On finding these persons working at the company's premises, the Factory Inspector prosecuted the company's manager for having committed a breach of Section 52 of the Factories Act, which states that no adult worker shall be required or allowed to work in a factory on the first day of the week except under the circumstances specified in the section. While examining the question whether the company manager had contravened the provisions of Section 52, the court observed as follows :
'It is clear that only such persons can be classified as workers of the factory who are either directly or indirectly or through some agency, employed for doing the work of any manufacturing process or cleaning etc., with which the factory is concerned.

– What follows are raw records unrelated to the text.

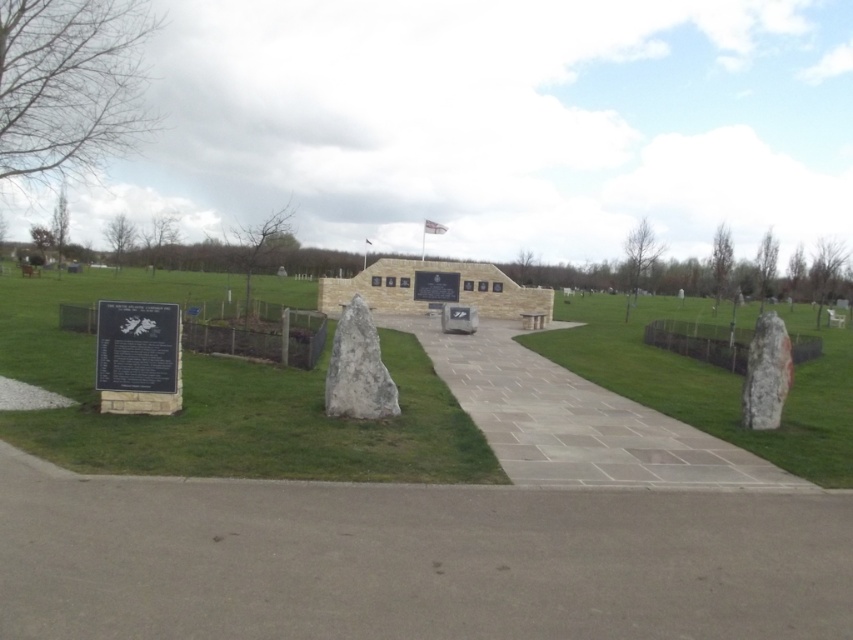
You are a gardener planning to mow the green grass at center and the gray stone path at center. Which area requires mowing?

The green grass at center requires mowing since it is taller than the gray stone path at center, which is likely a paved area and doesn

You are planning to place a small garden ornament that requires a 2 square meter space. Based on the image, can the green grass at center and the gray stone path at center accommodate this ornament?

The green grass at center has a larger size compared to gray stone path at center. Since the ornament requires 2 square meters, the green grass at center is more likely to have sufficient space for placement.

You are standing at the entrance of the memorial site and see the green grass at center and the black polished stone plaque at lower left. Which object is positioned to the left of the other?

The green grass at center is to the left of the black polished stone plaque at lower left.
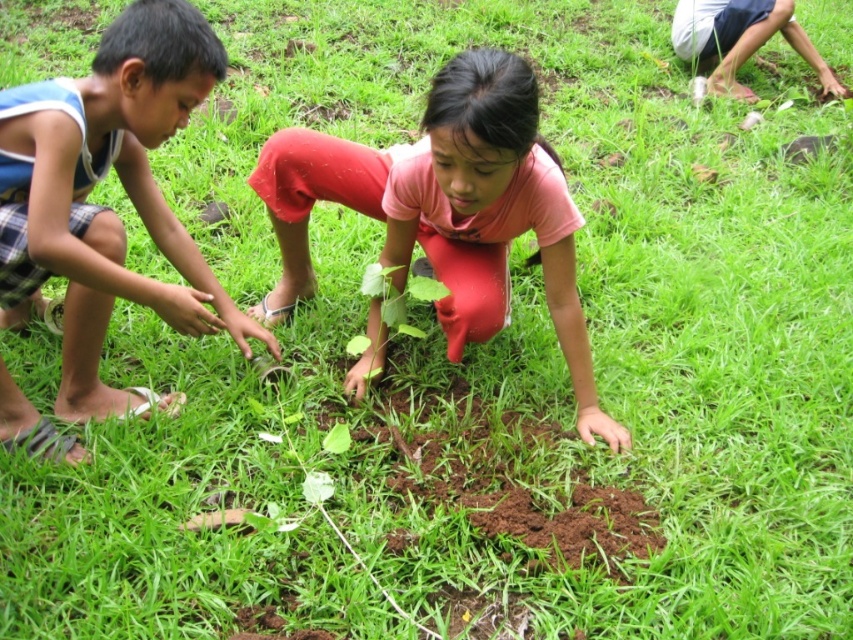
You are standing in the garden where the children are planting the sapling. You need to hand the blue plaid shorts at left a watering can that is 3 feet long. Can you reach them if you hold the watering can horizontally?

It does not contemplate the case of a person who comes, and that too without the knowledge of the factory owner or without his intervention, either directly or indirectly and does some work on the premises of the factory.' It was also pointed out that the Allahabad Law Journal Company could not possibly control the leave of the persons who were employed by the contractor Abdul Rahim to do a particular job for the company. In dealing with the scope of Section 52 it was observed as follows : 'The scope of Section 52, Factories Act, makes it clear to us that only such workers alone are contemplated by the section over whom the particular employer had control, not only in the matterof taking work from them, but also in the matter of their employment, leave, holidays, etc., for if that had been not so, the legislature could not have made an employer responsible in the event of there being a breach in regard to lack of substitution of a holiday for a Sunday in the event of the worker being made to work on a Sunday. It is inconceivable that a person should be held responsible for something which he had no control over.'
The position of the persons which Pw. 3 had, engaged in the present case in connection with the execution of his contract for garbling pepper, was similar to that of the workers whom the contractor in the above case had employed to attend to the work of binding of the printed volumes of the Allahabad Law Journal Company. These persons could in no sense be deemed to have been persons employed by the petitioner. His prosecution under the provisions of the Factories Act must, therefore, fail.
9. In the result, this revision petition is accepted and the conviction entered against the accused-petitioner and the sentence awarded to him by the lower court, are set aside and he is acquitted of the offences charged against him in this case. The amount of fine, if realised, will be refunded.